Saturday, August 06, 2005

Hiroshima remembered on Martha's Vineyard


The tiny notice read:
Sunrise Remembrance for the 60th anniversary of Hiroshima Day at 6 a.m. at the Gay Head Light in Aquinnah, sponsored by the Martha's Vineyard Peace Council

I'm always ambivalent about events of this sort. Little gatherings of well-meaning US folks seem so inadequate to mark the world-shaking advent of mass death and planet poisoning in Hiroshima sixty years ago, much less to stop the rising tide of violence and hatred on our contemporary scene. What good can it do for the usual suspects once again to gather to pray, sing, and meditate?

Sixty years after Hiroshima, the Los Angeles Times wants to be sure we know that even in Japan, people are forgetting that peace is precious.

"Only on this day are people enthusiastic about peace — that's it," said Yuki Shibazaki, 17, as she gossiped with friends around the Peace Memorial Museum after the ceremony. Her high school class was supposed to designate two representatives to attend Saturday's ceremony, but there were no volunteers.

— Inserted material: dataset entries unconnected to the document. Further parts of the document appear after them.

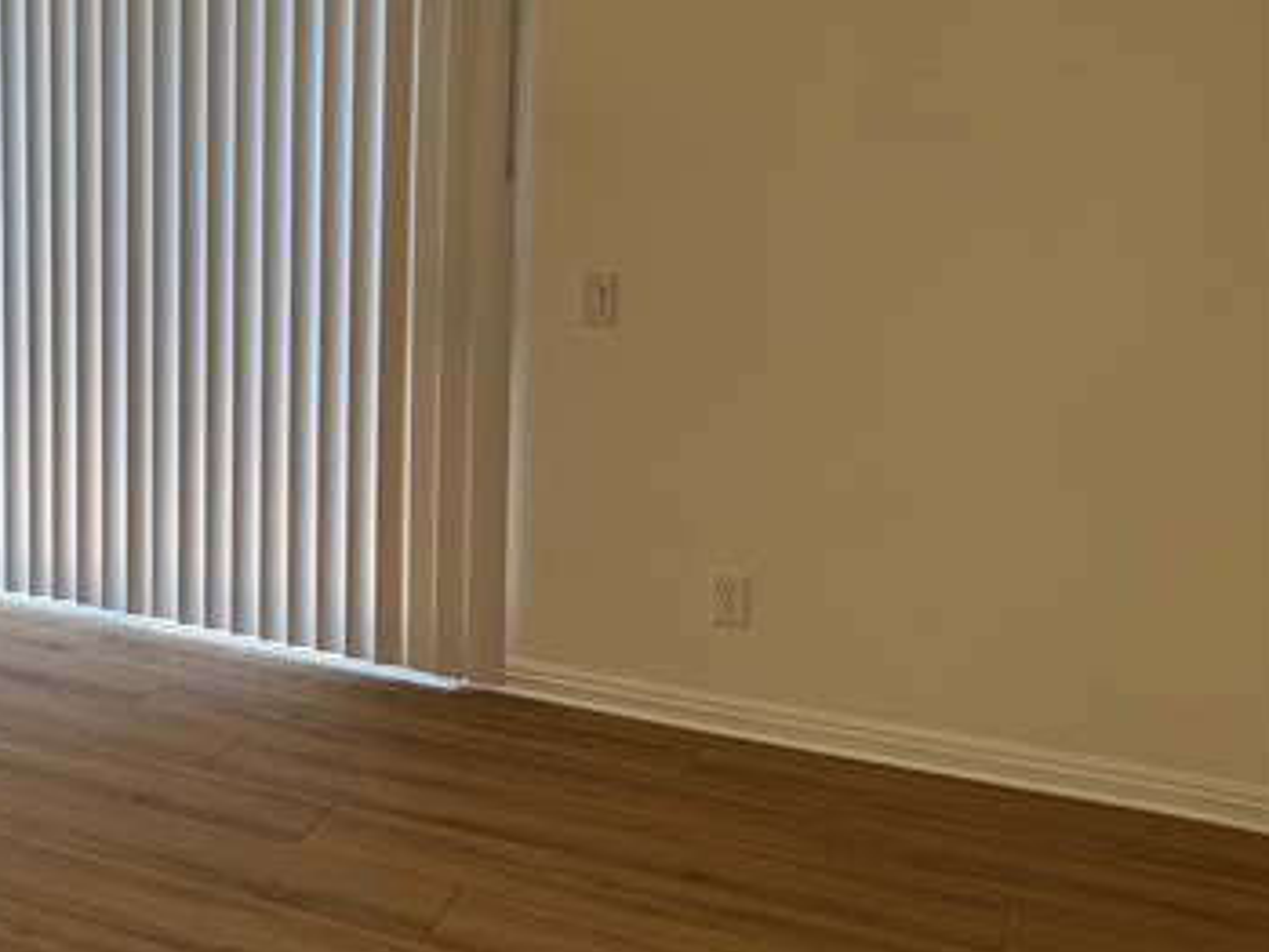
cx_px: 127
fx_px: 1614
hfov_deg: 39.8
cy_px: 258
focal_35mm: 44
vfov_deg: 32.4
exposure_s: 1/123
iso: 50
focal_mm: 6.76
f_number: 1.78
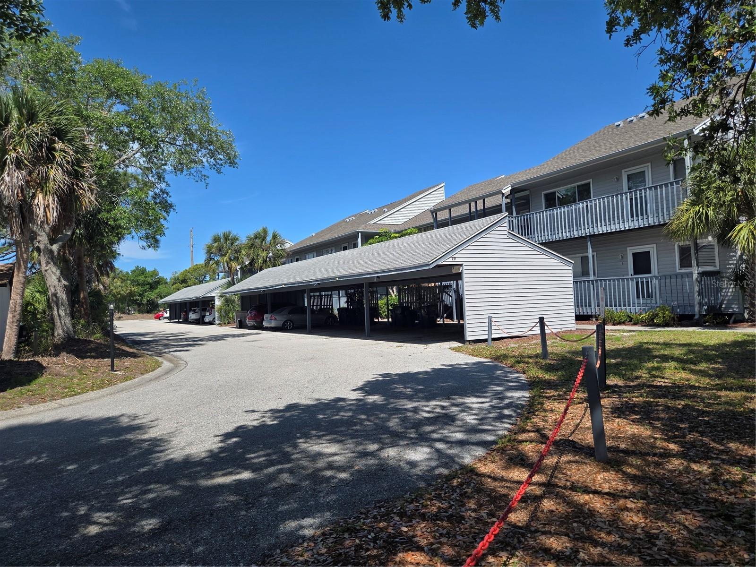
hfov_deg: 73.9
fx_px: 502
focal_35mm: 23
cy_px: 284
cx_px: 378
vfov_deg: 58.9
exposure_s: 1/2921
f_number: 1.8
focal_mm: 5.4
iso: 40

"I don't have any clear sense about war or peace," she said. "To be honest, for the locals, it is an inconvenience and annoying to have a ceremony like this."

That sentiment worries Hiroshima survivors, who warn that complacency about the lessons of the atomic bombs make war and even the use of nuclear weapons more likely.


Complacency leads to death, so I go to the remembrance, because it would be worse to be absent. Giving up is not an option; we have no choice but to seek ways to peace (and perhaps, if lucky, to find that peace within ourselves is a prelude to peace in the world.)

Though my political work is seldom among the "peace people," the stalwarts at the Gay Head too are my family. It was a privilege to spend an early hour with them, remembering the unthinkable and knowing that they too work against all odds for the survival of the planet.